Кроме того, Эренбург писал статью о Неру для выходящего в Индии сборника, статьи о Мейерхольде и Семене Гудзенко, очерк о старой Праге для чешского издания, предисловие к книге о Юлиане Тувиме, издаваемой Детгизом, этюд о Чехове для Сахалинского издательства и еще ряд статей, в том числе для заграничной прессы, направленных против «холодной» войны. И наконец, Эренбург уже был весь поглощен своим романом-воспоминанием — "Люди, годы, жизнь".

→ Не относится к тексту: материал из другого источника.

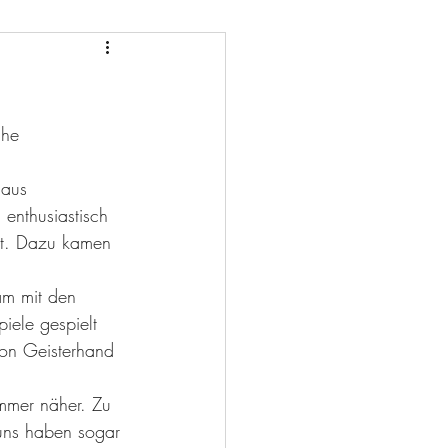
che 
 aus 
enthusiastisch 
ert. Dazu kamen 
am mit den 
iele gespielt 
von Geisterhand 
mmer näher. Zu 
uns haben sogar 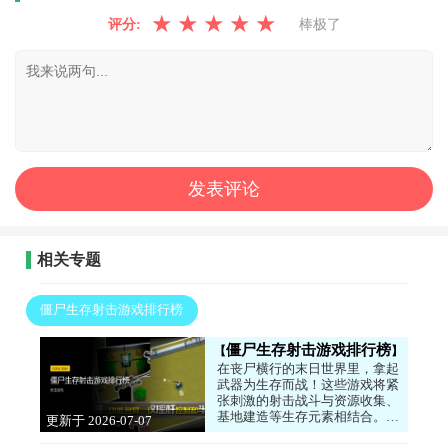
★
★
★
★
★
评分:
棒极了
相关专题
僵尸生存射击游戏排行榜
僵尸生存射击游戏排行榜
在丧尸横行的末日世界里，拿起
武器为生存而战！这些游戏将紧
张刺激的射击战斗与资源收集、
基地建造等生存元素相结合。你
更新于 2026-07-07
需要一边对抗蜂拥而至的僵尸
12:06:04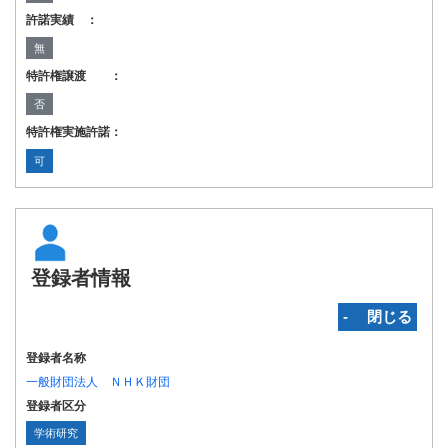
許諾実績 ：
無
特許権譲渡 ：
否
特許権実施許諾：
可
登録者情報
‐ 閉じる
登録者名称
一般財団法人 ＮＨＫ財団
登録者区分
学術研究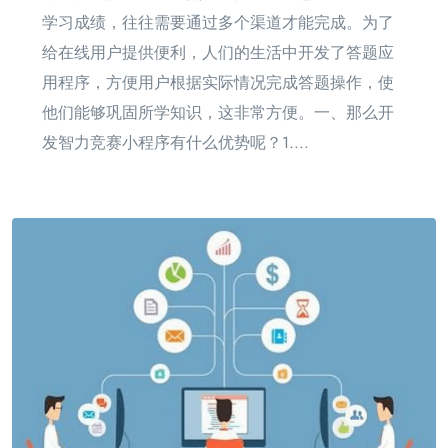
学习成绩，往往需要通过多个渠道才能完成。为了
给在线用户提供便利，人们的生活中开发了答题应
用程序，方便用户根据实际情况完成答题操作，使
他们能够巩固所学知识，这非常方便。一、那么开
发智力竞赛小程序有什么优势呢？1....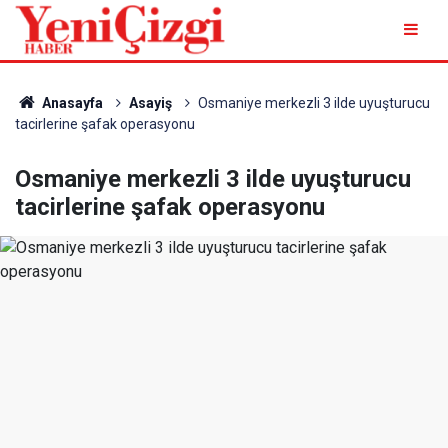
Anasayfa
Asayiş
Osmaniye merkezli 3 ilde uyuşturucu
tacirlerine şafak operasyonu
Osmaniye merkezli 3 ilde uyuşturucu
tacirlerine şafak operasyonu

— Писатель, для того чтобы раскрыть сердца своих героев, должен обладать ключами к этим сердцам, — заканчивая беседу, говорит Эренбург. Только собственный душевный опыт делает возможным то, что я называю способностью к сопереживанию, то, что обычно называют умением писателя перевоплотиться. Роман нельзя придумать, его нужно раньше пережить. Неудачи некоторых молодых авторов зачастую связаны с их ранней профессионализацией. Достаточно напомнить, сколько дала писателю Чехову работа доктора Чехова, какими были «университеты» Горького, чему научился на каторге Достоевский. Толстой и Стендаль не могли бы описать войну, если бы до того не были участниками войн. Одной наблюдательности мало, и никакие "творческие командировки" не могут заменить подлинного участия в жизни. Медведь сосет свою лапу зимой — это занятие сезонное, но сосать свою лапу круглый год трудно, как известно, даже медведю.
Последний рал я видел Эренбурга в конце июня 1967 года на той же его даче, в Новом Иерусалиме. Эренбург недавно вернулся из Рима, куда ездил вручать Международную Ленинскую премию известному итальянскому скульптору и общественному деятелю Джакомо Манцу.
Илья Григорьевич выглядел усталым, но, как всегда, много и интересно рассказывал.
Встречаясь с Эренбургом, я вел тщательные записи. Но мне никогда не приходило в голову сфотографировать его. На этот раз я взял с собою фотоаппарат, но за беседой забыл о нем и спохватился, лишь заметив начавшиеся сумерки. Торопясь захватить уходящее солнце, я попросил Илью Григорьевича сфотографироваться. Он охотно согласился, интересовался камерой, обсуждал экспозицию, давал советы. "Ведь я старый фотограф", улыбнувшись, сказал он. И я вспомнил оригинальную книгу Эренбурга "Мой Париж" с его собственными снимками.
Сейчас смотрю на фотографии: Илья Григорьевич в кабинете, на террасе, в саду, на фоне цветов и сочной зелени деревьев. Белая голова ведуна, чуть заметная улыбка, то задумчивый, то пристальный взгляд, сухие руки покойно сложены на коленях. И чем больше я всматриваюсь, тем явственнее слышится мне его голос: "Не жизнь прожить, а напоследок додумать, доглядеть позволь".